Приход Любы Лизуновой застал семейство Белогуровых врасплох. Долгое вынужденное отсутствие Константина Львовича подкосило некогда крепкое хозяйство, а рождение девочек, почти погодков, отбило у него желание хозяйствовать - на дочерей не давали земельного надела. Старшие сыновья Александр и Лев были на царской службе. Они помогали родителям, как могли, деньгами, но крестьянствовал отец один.
Раю никто ни о чём не спрашивал. Разговор сразу упёрся в деньги и в то, что не засватана старшая сестра Анна. У младших Дуняши и Марьяши уже были женихи на примете. Они только ждали, когда девки подрастут.
Всё же решили носом не крутить и отдать Раису в дом Лизуновых. Авось и Нюра долго не засидится. Только в чём была права тётка Мария - праздничное платье у них действительно было одно на всех. И, выходит, доставалось оно Рае.
Евдокия открыла девичий сундук дочери. В нём не было ничего покупного. Только то, что сделано руками Раечки: вышитые утирки, салфетки, обвязанные крючком, постельное бельё с прошвами, нижнее - расшитое белыми шёлковыми нитками, пара юбок с кофтами, вязаные чулки... Сверху лежал новенький псалтырь. Его подарил Рае учитель за успехи в церковно-приходской школе, в которую она бегала три года.
Мать задумалась:
- Положим в сундук ещё наше платье, шаль, подшальник ... Да... А башмаки? Я их обувала-то всего раз, когда ездила с отцом в Грозный.
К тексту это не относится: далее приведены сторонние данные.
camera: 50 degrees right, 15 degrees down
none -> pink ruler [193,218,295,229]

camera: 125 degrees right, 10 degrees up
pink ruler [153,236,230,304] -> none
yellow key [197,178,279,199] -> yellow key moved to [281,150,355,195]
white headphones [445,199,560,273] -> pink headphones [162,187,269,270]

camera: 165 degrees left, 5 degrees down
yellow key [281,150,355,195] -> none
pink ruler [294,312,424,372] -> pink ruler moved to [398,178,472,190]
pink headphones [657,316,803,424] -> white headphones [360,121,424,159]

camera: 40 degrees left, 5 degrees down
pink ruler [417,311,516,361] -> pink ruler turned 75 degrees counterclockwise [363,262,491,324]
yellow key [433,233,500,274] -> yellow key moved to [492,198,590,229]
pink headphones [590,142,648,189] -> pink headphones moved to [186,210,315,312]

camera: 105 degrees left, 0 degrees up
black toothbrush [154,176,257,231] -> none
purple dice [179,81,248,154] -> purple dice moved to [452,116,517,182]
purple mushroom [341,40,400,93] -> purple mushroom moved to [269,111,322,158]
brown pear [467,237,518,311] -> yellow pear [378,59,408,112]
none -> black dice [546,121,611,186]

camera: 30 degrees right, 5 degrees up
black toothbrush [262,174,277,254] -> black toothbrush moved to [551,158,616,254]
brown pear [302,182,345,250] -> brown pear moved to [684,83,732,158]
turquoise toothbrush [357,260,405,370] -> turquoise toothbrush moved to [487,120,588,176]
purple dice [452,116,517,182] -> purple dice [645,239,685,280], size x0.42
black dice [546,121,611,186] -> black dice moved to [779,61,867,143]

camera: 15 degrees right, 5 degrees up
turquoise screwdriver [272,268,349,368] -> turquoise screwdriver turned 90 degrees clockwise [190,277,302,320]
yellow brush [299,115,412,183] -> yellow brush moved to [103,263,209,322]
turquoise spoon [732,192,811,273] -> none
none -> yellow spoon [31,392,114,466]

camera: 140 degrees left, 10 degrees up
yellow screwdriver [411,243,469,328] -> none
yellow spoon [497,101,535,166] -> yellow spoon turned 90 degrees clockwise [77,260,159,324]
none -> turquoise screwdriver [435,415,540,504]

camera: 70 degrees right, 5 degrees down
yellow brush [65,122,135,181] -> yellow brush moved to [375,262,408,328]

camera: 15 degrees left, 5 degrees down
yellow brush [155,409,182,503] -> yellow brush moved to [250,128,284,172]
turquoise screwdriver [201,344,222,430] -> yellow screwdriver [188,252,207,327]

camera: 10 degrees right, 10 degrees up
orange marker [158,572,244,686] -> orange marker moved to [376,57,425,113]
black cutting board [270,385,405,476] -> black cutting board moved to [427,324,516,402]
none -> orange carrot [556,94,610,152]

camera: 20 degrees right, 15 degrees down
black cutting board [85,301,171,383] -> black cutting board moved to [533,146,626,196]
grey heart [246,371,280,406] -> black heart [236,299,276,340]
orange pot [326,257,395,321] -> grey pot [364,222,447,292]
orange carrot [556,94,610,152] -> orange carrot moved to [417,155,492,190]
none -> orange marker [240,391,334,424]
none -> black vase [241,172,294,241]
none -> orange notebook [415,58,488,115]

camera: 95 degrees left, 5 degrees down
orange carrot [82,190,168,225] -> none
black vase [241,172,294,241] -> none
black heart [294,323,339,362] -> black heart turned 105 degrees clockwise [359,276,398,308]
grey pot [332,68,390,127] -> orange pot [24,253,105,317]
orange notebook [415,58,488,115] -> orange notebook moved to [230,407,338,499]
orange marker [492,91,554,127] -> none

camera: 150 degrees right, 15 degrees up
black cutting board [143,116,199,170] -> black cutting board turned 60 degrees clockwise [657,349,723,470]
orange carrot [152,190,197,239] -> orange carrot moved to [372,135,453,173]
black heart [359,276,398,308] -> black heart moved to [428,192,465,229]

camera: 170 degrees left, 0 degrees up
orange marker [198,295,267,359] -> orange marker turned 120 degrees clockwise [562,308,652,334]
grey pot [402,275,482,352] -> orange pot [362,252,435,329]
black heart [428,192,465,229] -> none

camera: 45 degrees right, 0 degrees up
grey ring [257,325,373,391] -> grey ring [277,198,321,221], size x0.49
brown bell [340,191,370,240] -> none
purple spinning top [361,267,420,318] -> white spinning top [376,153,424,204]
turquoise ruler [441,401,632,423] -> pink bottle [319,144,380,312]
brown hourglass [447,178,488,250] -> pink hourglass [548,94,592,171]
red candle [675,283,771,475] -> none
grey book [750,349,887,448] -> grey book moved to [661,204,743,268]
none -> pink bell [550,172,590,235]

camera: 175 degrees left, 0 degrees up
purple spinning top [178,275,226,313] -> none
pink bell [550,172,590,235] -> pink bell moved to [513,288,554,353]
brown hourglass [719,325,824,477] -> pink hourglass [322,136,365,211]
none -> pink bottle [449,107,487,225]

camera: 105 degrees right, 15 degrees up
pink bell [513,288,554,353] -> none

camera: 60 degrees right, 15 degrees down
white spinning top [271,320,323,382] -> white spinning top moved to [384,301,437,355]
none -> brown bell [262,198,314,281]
Пусть Раисе будут. На подарки свекрови, бабке и золовкам пойдут утирки. Вон их сколько!
Приданое в сунженских станицах было не принято давать - одевал невесту жених - готовил кладку, но сундук собирали все девочки, как только начинали рукодельничать.
- Денег нет, мать. О корове даже думать не смею, - размышлял Константин Львович.- Разве только вырезать на продажу птицу... Братья пришлют сколько-то. Напишу им. Первую дочерь отдаём.... Помогут.... Может быть, хватит? Со стыда не помрём, - подвёл он черту под сомнениями.
Сватать Лизуновы поехали на тройке, знатно, с ходом : были уверены, что отказа не будет. Изобразив удивление, Белогуровы пригласили гостей в дом. Те, войдя, перекрестились на иконы, поклонились хозяевам и сели в ряд у стены на лавку. Иван остался стоять в дверях. Перемолвившись ничего не значащими словами о погоде и урожае, все умолкли. Разрядил обстановку дед Михайла. Он покрутил седые усы и, задорно хмыкнув, начал обряд:
- Не ждали, станичники? Мы к вам с делом. У вас - товар, у нас - купец. Можеть, сговоримся?
Катерина подхватила:
- Наш сокол летаеть высоко... - и зажурчал её говорок.
Вот уже слышно:
- Наш голубь да ваша горлица - какая пара заводится!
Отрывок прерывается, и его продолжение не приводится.